◆ **About this exercise**:
Lines to return, exactly: from the line with "140.5 68.5 180))" to the line with "131.75 65 90))" in the entries below, both included.

Plain-text engineering files
────

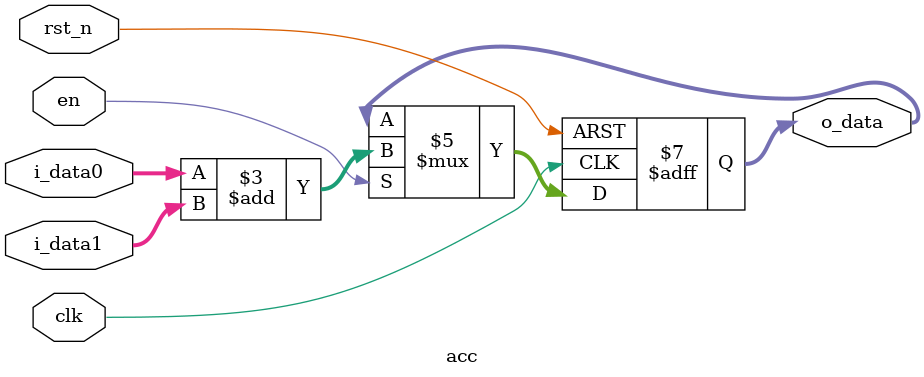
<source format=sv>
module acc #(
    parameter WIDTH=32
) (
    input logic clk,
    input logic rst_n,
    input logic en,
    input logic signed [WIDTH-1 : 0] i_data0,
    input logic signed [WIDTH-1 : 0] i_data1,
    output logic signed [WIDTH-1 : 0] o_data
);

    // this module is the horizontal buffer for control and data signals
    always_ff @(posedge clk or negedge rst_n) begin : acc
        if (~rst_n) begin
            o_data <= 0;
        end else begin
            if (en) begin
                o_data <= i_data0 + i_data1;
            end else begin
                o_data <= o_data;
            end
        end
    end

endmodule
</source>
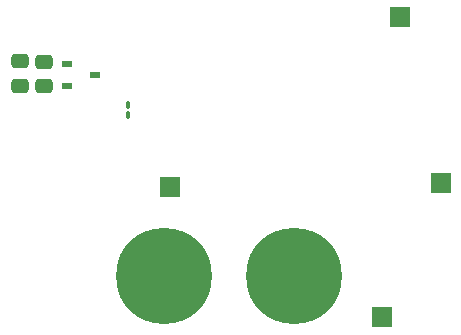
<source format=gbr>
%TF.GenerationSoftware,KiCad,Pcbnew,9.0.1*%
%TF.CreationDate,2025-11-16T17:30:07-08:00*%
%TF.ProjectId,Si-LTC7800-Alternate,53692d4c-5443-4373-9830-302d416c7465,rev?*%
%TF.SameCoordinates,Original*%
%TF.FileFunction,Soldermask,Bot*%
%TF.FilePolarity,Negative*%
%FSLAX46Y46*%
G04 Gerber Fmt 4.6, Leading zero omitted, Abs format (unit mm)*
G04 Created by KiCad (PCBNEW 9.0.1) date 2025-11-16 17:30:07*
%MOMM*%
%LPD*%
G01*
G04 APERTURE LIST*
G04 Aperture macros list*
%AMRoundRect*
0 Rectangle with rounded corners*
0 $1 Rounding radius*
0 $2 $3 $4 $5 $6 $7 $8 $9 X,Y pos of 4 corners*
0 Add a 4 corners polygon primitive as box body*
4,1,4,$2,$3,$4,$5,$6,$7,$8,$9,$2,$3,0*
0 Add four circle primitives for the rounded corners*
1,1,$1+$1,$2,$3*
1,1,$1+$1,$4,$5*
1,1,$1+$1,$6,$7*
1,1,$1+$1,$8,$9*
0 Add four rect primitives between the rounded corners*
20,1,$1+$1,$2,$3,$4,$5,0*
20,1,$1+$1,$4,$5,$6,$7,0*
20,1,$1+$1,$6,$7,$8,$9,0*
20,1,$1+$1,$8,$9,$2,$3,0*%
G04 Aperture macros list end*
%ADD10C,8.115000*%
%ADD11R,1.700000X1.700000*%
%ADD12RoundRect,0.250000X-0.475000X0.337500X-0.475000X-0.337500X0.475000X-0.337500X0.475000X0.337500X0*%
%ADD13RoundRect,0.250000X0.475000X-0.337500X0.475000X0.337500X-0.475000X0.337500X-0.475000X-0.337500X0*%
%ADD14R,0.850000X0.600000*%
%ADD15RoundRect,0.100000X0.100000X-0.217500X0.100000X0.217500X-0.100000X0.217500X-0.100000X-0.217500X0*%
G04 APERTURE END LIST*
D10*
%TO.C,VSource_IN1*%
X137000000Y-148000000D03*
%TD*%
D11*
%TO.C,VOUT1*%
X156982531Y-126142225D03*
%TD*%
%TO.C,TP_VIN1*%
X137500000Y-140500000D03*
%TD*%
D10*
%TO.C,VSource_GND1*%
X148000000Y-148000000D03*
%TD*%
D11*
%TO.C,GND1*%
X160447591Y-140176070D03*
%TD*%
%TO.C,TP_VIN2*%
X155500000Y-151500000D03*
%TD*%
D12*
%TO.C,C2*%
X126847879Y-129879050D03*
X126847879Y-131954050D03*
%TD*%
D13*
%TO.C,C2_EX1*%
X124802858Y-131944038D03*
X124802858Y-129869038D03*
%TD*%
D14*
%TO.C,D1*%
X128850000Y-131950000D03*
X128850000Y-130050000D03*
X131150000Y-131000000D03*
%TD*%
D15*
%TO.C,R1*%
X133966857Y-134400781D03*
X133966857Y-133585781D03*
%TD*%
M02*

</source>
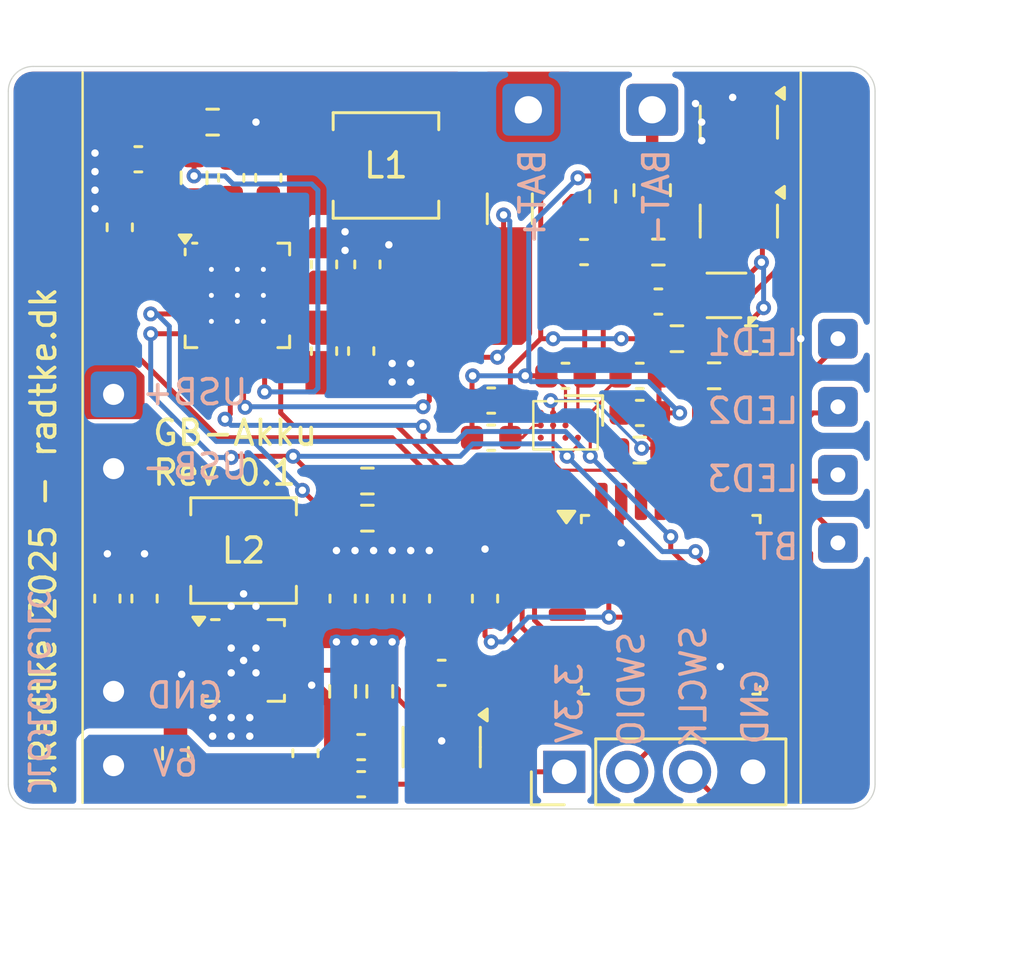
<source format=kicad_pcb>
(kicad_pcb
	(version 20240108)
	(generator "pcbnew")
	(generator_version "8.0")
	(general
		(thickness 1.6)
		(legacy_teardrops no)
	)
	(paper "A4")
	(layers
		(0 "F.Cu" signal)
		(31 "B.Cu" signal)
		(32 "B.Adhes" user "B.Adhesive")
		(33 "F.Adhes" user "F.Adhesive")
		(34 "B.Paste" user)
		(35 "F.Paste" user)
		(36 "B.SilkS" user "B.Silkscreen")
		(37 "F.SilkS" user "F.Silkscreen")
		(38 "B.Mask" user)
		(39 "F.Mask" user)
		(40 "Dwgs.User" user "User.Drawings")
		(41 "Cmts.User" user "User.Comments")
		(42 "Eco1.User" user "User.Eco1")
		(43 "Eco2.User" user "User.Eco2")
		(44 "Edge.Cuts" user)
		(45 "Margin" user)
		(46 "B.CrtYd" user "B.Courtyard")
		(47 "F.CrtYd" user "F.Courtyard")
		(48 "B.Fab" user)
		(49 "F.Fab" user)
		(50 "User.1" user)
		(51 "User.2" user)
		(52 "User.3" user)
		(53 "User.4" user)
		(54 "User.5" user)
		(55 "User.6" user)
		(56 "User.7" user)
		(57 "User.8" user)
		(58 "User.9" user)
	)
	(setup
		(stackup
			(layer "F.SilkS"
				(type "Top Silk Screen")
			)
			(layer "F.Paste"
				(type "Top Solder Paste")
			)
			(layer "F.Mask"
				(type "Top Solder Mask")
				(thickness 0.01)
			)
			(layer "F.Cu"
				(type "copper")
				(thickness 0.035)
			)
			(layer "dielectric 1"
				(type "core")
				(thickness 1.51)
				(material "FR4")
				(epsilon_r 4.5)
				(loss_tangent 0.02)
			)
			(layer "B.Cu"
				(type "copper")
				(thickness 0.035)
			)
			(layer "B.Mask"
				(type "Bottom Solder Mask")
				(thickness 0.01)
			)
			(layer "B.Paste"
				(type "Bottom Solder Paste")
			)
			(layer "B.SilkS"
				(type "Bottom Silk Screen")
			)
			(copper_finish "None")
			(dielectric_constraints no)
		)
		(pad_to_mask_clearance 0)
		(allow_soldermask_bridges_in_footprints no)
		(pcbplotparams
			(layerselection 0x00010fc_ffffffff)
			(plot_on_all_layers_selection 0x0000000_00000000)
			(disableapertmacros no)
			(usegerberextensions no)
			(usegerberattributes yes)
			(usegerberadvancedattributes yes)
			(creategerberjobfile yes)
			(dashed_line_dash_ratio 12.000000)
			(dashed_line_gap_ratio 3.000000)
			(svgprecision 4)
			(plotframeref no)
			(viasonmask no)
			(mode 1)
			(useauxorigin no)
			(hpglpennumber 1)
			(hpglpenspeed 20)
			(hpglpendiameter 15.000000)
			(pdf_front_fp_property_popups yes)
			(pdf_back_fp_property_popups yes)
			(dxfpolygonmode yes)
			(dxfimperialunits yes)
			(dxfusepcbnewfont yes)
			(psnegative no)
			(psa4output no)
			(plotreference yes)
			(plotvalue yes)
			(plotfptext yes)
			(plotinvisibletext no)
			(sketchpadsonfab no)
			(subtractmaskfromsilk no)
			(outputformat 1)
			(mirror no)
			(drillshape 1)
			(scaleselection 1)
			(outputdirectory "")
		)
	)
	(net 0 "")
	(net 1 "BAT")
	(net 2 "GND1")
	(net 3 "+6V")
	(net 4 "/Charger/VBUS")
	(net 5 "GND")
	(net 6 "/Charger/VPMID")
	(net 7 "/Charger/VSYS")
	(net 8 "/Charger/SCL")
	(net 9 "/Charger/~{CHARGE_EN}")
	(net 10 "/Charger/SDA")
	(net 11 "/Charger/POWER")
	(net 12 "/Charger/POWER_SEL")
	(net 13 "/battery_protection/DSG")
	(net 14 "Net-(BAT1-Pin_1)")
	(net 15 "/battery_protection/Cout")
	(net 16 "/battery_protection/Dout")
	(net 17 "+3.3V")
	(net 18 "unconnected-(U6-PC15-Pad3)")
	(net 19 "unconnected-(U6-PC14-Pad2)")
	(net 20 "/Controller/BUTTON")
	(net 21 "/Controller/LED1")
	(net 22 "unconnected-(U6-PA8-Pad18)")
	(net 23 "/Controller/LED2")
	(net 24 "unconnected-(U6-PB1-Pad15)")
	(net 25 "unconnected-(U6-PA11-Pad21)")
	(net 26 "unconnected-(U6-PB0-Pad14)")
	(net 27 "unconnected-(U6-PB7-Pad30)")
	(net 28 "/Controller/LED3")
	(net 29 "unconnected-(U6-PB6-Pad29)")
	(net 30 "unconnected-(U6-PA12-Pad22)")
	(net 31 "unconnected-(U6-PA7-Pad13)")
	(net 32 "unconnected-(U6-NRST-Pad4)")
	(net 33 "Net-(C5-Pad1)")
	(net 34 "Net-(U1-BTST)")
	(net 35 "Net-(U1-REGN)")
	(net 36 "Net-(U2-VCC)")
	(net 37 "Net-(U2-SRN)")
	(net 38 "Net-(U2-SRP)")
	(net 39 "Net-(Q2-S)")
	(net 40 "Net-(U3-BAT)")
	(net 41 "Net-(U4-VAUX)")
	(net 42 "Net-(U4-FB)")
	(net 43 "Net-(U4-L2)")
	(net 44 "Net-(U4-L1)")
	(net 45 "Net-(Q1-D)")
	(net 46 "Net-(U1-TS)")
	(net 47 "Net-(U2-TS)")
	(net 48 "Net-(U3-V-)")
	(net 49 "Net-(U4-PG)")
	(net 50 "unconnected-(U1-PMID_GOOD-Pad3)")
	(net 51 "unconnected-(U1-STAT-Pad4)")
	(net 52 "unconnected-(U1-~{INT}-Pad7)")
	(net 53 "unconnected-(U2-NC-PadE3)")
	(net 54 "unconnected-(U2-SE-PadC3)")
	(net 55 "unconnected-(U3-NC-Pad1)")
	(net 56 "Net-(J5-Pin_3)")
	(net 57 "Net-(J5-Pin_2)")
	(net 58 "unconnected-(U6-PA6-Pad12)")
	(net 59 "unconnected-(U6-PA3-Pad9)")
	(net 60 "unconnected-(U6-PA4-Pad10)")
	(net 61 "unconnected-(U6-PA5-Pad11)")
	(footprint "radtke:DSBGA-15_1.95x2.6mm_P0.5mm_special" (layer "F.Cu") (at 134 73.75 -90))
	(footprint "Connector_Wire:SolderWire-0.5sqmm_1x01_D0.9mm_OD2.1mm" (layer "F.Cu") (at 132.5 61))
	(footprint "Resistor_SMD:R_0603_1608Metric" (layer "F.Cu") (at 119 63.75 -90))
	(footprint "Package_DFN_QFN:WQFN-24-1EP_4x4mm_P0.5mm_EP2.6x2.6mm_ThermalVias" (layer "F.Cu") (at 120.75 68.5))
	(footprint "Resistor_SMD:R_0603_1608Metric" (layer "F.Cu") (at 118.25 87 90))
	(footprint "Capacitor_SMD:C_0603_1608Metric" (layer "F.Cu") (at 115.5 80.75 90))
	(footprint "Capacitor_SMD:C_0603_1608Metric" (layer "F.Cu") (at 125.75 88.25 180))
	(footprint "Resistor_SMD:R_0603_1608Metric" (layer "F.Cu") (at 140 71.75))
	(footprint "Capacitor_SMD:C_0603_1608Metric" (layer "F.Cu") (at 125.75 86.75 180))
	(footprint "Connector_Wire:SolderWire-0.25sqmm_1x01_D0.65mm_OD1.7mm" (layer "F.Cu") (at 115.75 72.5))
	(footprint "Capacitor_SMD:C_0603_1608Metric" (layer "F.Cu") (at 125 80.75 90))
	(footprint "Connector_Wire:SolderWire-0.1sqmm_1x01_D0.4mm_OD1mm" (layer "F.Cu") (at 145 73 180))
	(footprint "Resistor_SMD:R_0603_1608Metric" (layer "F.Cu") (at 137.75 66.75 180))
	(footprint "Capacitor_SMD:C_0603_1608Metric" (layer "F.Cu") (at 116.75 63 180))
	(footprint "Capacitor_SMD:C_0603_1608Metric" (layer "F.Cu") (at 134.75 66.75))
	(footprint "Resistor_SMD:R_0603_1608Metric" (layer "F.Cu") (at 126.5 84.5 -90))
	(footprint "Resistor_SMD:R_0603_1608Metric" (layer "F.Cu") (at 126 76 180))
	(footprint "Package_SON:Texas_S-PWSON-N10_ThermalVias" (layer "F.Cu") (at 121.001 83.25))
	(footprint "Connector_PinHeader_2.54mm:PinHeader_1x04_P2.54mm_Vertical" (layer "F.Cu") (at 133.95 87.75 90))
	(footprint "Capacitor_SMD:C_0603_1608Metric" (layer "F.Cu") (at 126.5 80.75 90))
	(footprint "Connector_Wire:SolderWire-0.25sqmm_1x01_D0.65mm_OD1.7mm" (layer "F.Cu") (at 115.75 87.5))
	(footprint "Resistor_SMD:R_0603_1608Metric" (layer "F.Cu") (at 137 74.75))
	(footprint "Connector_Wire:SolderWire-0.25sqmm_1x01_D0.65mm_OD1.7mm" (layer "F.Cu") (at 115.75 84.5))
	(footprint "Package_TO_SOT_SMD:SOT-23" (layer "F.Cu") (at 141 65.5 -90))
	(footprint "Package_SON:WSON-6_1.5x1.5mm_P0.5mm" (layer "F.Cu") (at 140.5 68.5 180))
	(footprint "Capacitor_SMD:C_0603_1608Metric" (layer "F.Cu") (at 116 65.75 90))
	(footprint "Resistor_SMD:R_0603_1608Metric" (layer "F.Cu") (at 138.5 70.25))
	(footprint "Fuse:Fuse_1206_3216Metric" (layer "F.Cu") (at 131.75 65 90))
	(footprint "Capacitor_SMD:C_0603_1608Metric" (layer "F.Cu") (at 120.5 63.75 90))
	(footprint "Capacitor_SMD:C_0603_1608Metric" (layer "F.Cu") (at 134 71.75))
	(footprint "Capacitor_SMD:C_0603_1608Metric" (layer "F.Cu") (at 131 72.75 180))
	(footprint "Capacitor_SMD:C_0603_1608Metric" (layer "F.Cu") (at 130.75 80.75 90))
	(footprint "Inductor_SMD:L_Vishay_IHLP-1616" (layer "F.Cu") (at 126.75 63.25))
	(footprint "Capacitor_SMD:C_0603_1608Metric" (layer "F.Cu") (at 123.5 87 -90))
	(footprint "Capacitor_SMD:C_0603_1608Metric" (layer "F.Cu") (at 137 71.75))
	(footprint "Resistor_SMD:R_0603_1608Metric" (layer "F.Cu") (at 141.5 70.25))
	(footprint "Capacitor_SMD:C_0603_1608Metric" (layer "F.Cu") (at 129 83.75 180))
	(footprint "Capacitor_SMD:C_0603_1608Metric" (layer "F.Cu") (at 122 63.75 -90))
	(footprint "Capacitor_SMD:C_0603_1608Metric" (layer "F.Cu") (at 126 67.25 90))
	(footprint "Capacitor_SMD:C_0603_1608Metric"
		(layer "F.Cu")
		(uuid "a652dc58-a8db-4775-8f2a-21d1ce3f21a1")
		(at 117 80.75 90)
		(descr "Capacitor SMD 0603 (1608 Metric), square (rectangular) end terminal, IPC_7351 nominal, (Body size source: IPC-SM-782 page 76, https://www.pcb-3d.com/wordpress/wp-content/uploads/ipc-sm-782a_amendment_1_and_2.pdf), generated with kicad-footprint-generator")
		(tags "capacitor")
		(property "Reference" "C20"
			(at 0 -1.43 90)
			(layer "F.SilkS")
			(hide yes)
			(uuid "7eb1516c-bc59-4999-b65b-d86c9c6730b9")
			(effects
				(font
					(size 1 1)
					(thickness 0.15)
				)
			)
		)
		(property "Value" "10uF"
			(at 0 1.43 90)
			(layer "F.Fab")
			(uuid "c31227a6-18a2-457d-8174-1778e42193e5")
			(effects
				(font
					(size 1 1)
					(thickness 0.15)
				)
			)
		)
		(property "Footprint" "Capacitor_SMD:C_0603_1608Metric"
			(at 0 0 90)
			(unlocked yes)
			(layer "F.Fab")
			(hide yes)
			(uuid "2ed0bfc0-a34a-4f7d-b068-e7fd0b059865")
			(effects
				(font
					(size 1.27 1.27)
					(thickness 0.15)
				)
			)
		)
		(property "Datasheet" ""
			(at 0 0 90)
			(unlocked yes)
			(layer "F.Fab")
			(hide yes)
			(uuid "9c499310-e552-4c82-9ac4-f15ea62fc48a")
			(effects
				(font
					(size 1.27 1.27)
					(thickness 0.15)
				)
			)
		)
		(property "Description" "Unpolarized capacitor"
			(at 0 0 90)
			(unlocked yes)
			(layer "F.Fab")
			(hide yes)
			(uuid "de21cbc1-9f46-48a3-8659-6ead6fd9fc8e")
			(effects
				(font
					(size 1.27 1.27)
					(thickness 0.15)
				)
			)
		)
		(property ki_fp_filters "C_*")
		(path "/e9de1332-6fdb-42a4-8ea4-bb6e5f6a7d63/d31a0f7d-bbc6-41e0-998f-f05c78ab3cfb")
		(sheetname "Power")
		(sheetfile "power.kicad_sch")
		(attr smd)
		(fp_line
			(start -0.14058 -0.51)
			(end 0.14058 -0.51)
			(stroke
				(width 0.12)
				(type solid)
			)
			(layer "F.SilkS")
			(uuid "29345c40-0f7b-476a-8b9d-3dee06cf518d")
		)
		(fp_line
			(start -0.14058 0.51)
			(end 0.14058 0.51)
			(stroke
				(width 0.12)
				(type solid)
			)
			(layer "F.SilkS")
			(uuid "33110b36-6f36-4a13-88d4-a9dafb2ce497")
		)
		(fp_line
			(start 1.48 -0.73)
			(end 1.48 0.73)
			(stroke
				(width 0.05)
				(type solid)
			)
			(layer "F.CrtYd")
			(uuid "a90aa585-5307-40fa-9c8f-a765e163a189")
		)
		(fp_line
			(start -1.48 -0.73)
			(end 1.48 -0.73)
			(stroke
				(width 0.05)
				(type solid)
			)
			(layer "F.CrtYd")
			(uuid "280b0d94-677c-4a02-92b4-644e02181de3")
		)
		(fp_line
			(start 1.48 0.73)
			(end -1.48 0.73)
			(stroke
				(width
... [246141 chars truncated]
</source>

────

◆ **Worked solution**:
	(footprint "Package_SON:WSON-6_1.5x1.5mm_P0.5mm" (layer "F.Cu") (at 140.5 68.5 180))
	(footprint "Capacitor_SMD:C_0603_1608Metric" (layer "F.Cu") (at 116 65.75 90))
	(footprint "Resistor_SMD:R_0603_1608Metric" (layer "F.Cu") (at 138.5 70.25))
	(footprint "Fuse:Fuse_1206_3216Metric" (layer "F.Cu") (at 131.75 65 90))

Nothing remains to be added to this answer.